Matching in General Graphs¶

If edges \(ad\) and \(bc\) are in two different cycles¶

Then, from the cycle containing \(ad\), choose edges of \(M2\), and from the cycle containing \(bc\), choose edges of \(M1\) (from the remaining cycles, choose edges of \(M1\) or \(M2\) arbitrarily, and also choose edges that are in \(M1 \cap M2\)). In this case, we will have a perfect matching in \(H\)!

If edges \(ad\) and \(bc\) are in the same cycle¶

First, we must state that this cycle is even. Now, since \(bc\) is one of the edges of the cycle, \(b,c\) are two consecutive vertices in the cycle. Therefore, it happens that for exactly one of the edges \(ab\) or \(ac\), the following occurs:

If we remove the vertices at the ends of the edge, our cycle will turn into two even-vertex paths.

Without loss of generality, suppose this edge is \(ab\). Now, choose edge \(ab\) for the matching. Then, remove \(a,b\) from the graph and alternately choose edges from the two even-vertex paths formed for the matching. In this way, all vertices of our cycle will be covered by the selected edges. Similarly, from the remaining cycles, arbitrarily choose edges from \(M1\) or \(M2\), and also choose edges that are in \(M1 \cap M2\). In this case, we will have a perfect matching in \(H\)!

What if we don't have a pear?¶

In the two sections above, we proved that if graph \(H\) has a pear, then \(H\) contains a perfect matching. Now we must also consider cases where no pear exists in \(H\).

Consider the set \(C\) to include all vertices of \(H\) that have edges to all other vertices (their degree is \(n-1\)).

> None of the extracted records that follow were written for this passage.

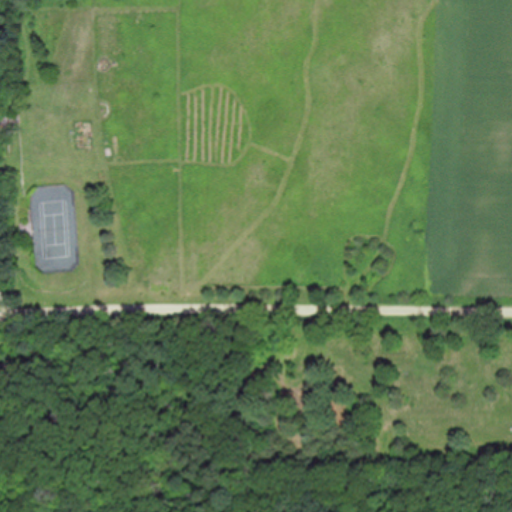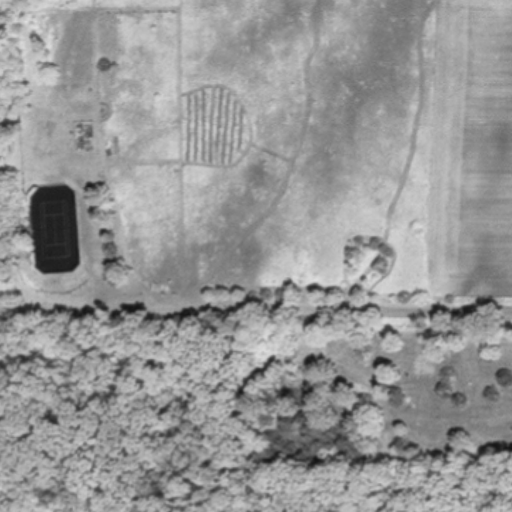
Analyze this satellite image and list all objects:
crop: (341, 154)
road: (240, 307)
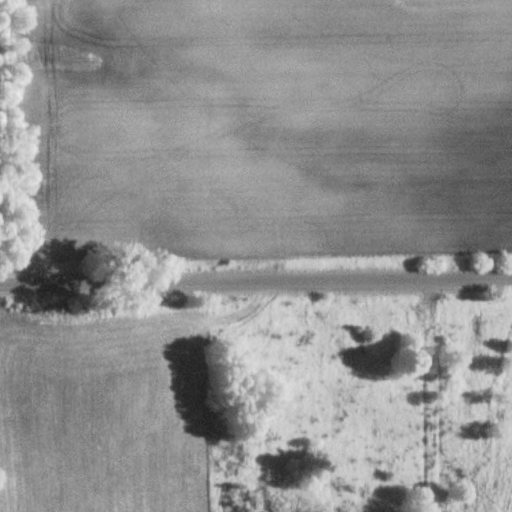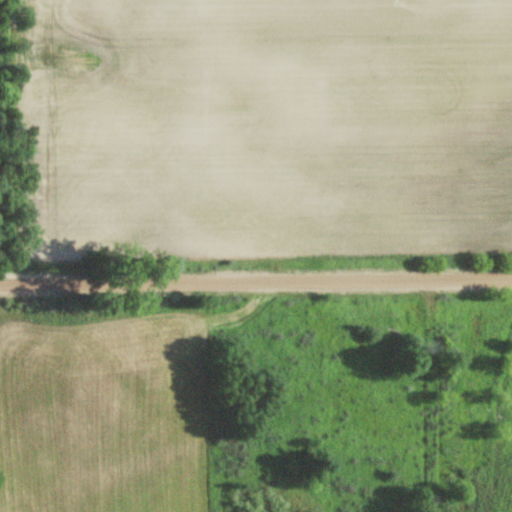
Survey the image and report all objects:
road: (256, 280)
road: (411, 395)
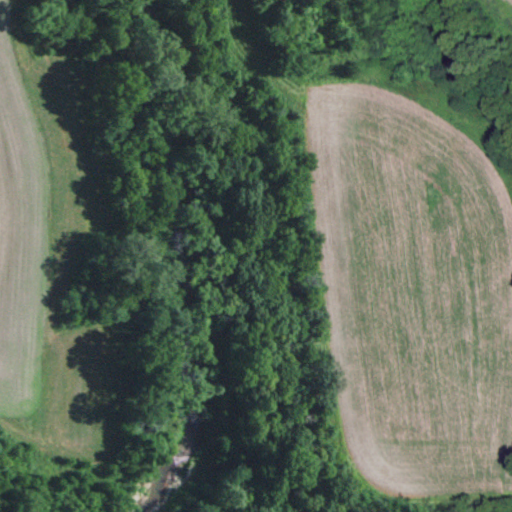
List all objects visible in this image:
river: (199, 259)
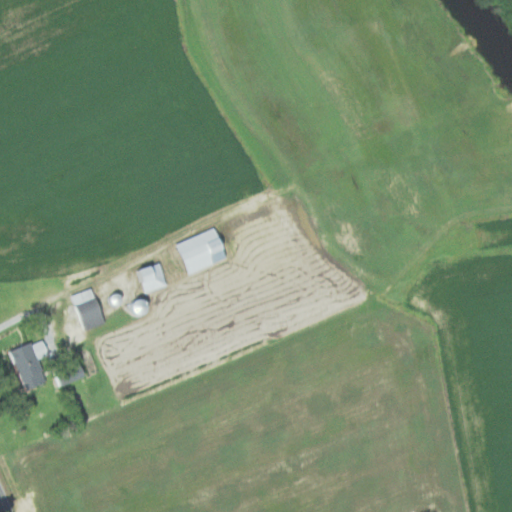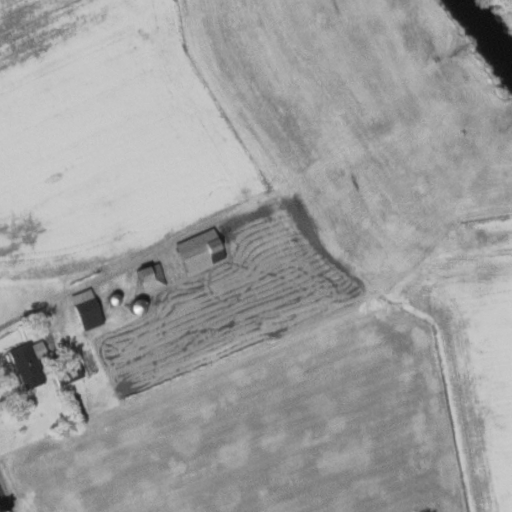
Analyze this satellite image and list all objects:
building: (203, 249)
building: (195, 251)
road: (128, 258)
building: (153, 276)
building: (146, 277)
building: (89, 308)
building: (83, 309)
building: (25, 363)
building: (32, 363)
building: (63, 370)
building: (70, 370)
road: (4, 500)
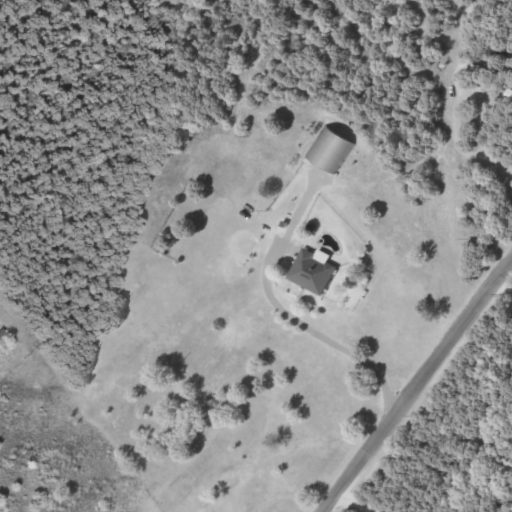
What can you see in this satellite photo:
building: (505, 97)
building: (506, 97)
road: (477, 103)
road: (509, 169)
building: (309, 273)
building: (310, 273)
road: (502, 288)
road: (315, 332)
road: (413, 385)
road: (352, 503)
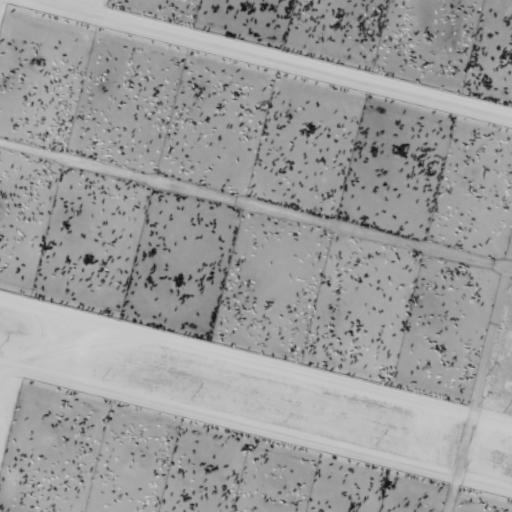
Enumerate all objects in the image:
power tower: (104, 4)
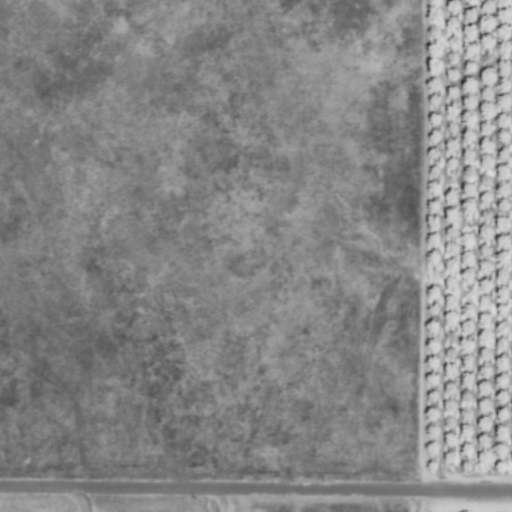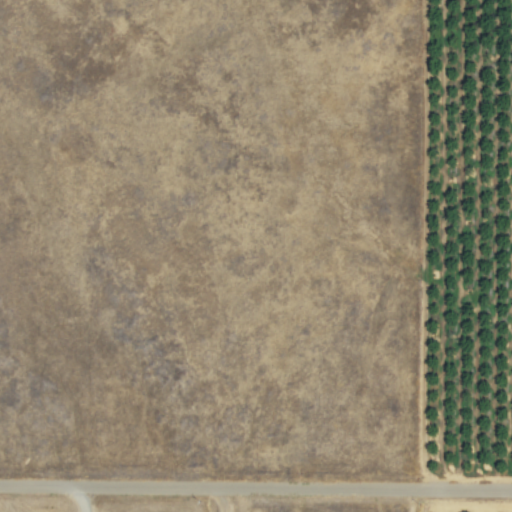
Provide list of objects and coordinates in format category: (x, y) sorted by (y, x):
road: (255, 486)
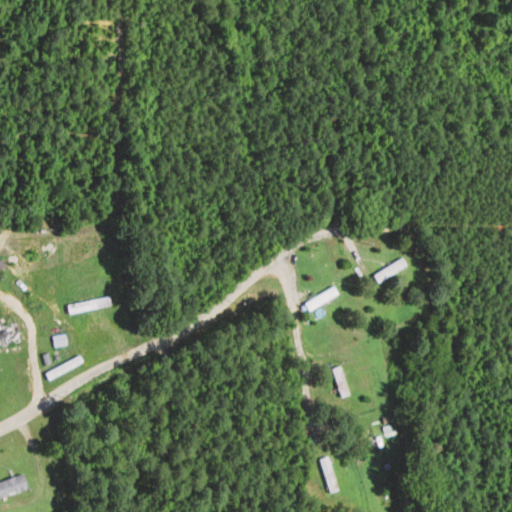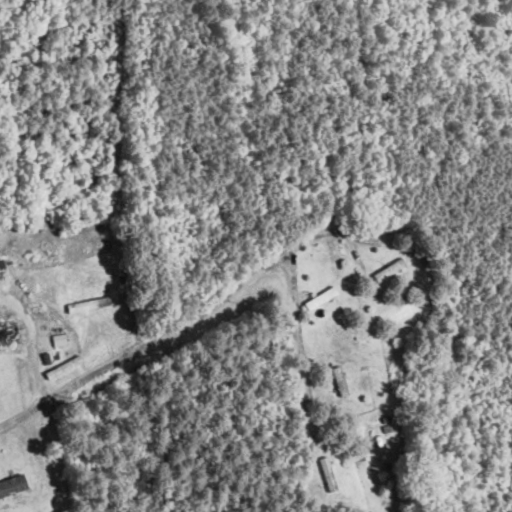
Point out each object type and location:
building: (389, 271)
road: (245, 285)
building: (321, 299)
building: (106, 300)
building: (8, 335)
road: (299, 338)
building: (339, 381)
building: (327, 475)
building: (12, 486)
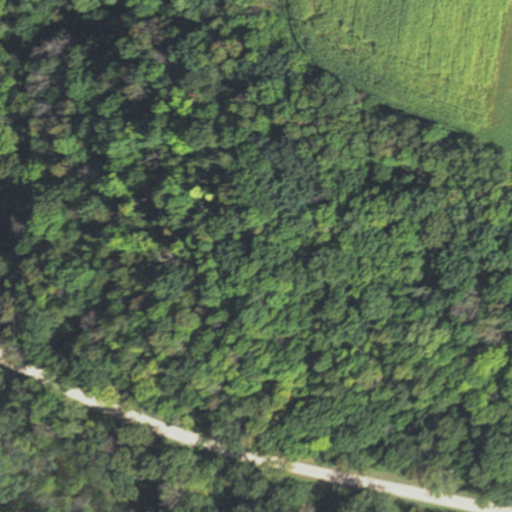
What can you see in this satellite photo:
road: (236, 456)
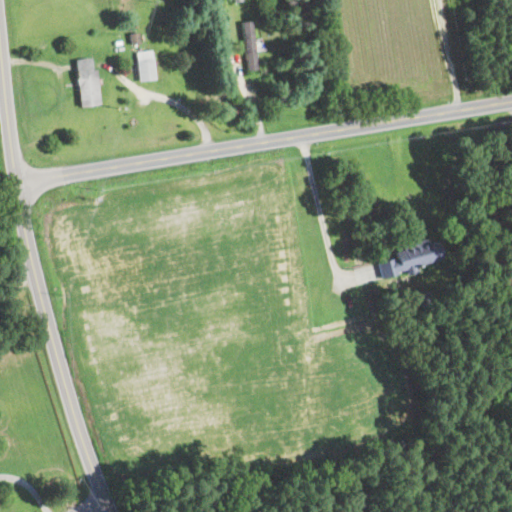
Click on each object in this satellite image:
building: (236, 0)
building: (132, 38)
building: (249, 45)
building: (249, 46)
road: (448, 55)
building: (288, 56)
building: (145, 65)
building: (145, 66)
building: (87, 81)
building: (86, 83)
road: (173, 100)
road: (510, 103)
road: (3, 105)
road: (263, 141)
road: (320, 206)
building: (412, 257)
building: (410, 258)
road: (35, 283)
road: (17, 287)
building: (427, 300)
road: (29, 485)
road: (95, 506)
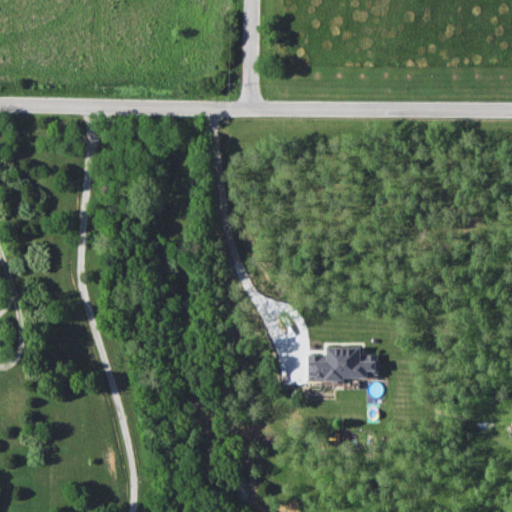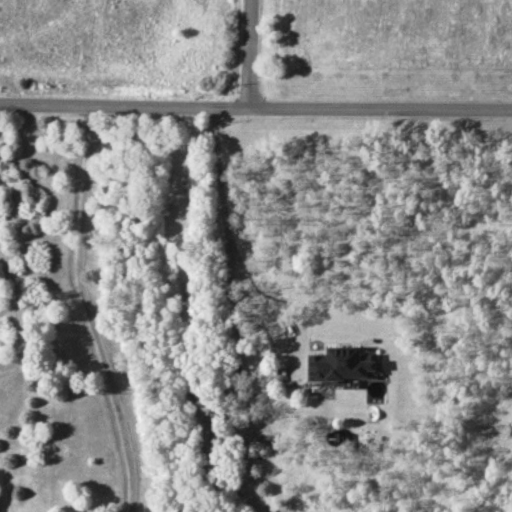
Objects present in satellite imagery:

Now, if \(C\) includes all vertices of \(H\), this means that \(H\) is a clique (and has an even number of vertices). Thus, a perfect matching clearly exists in it.

So consider the graph \(W = H-C\). In \(W\), for every vertex like \(u\), there exists a vertex like \(v\) such that there is no edge between \(u\) and \(v\) (why?). Thus, if we can find an apple in \(W\), then we can also find a pear (because it is sufficient to find a vertex \(d\) for vertex \(a\) in the apple such that there is no edge between \(a\) and \(d\)).

So if an apple exists in \(W\), the problem is solved. Now, assume that no apple exists in \(W\). In this case, for any arbitrary \(a,b,c\) such that \(ab,ac\) are edges of the graph, \(bc\) must also be an edge of this graph. Consider an arbitrary vertex like \(u\), and let \(A\) be the set containing \(u\) itself and its neighbors. There must be an edge between any two vertices in \(A\) (why?). Also, no vertex outside \(A\) has an edge to \(A\) (why?). Therefore, it can be concluded that every connected component in \(W\) is a clique. Match vertices arbitrarily within each clique. Exactly one vertex remains unmatched from each odd-sized clique. Since Tutte's condition holds for \(S = C\), all remaining unmatched vertices in \(W\) can be matched to vertices in \(C\). Finally, we arbitrarily match all remaining unmatched vertices in \(C\) (which form an even-sized clique). Thus, we have found a perfect matching in \(H\).

A Wrong Idea¶

Probably the first idea that comes to mind is to copy vertex \(u\) exactly \(a_u\) times, then for each edge \(uv\) in \(G\), add an edge between all copies of \(u\) and \(v\). Then check if a perfect matching exists in the new graph.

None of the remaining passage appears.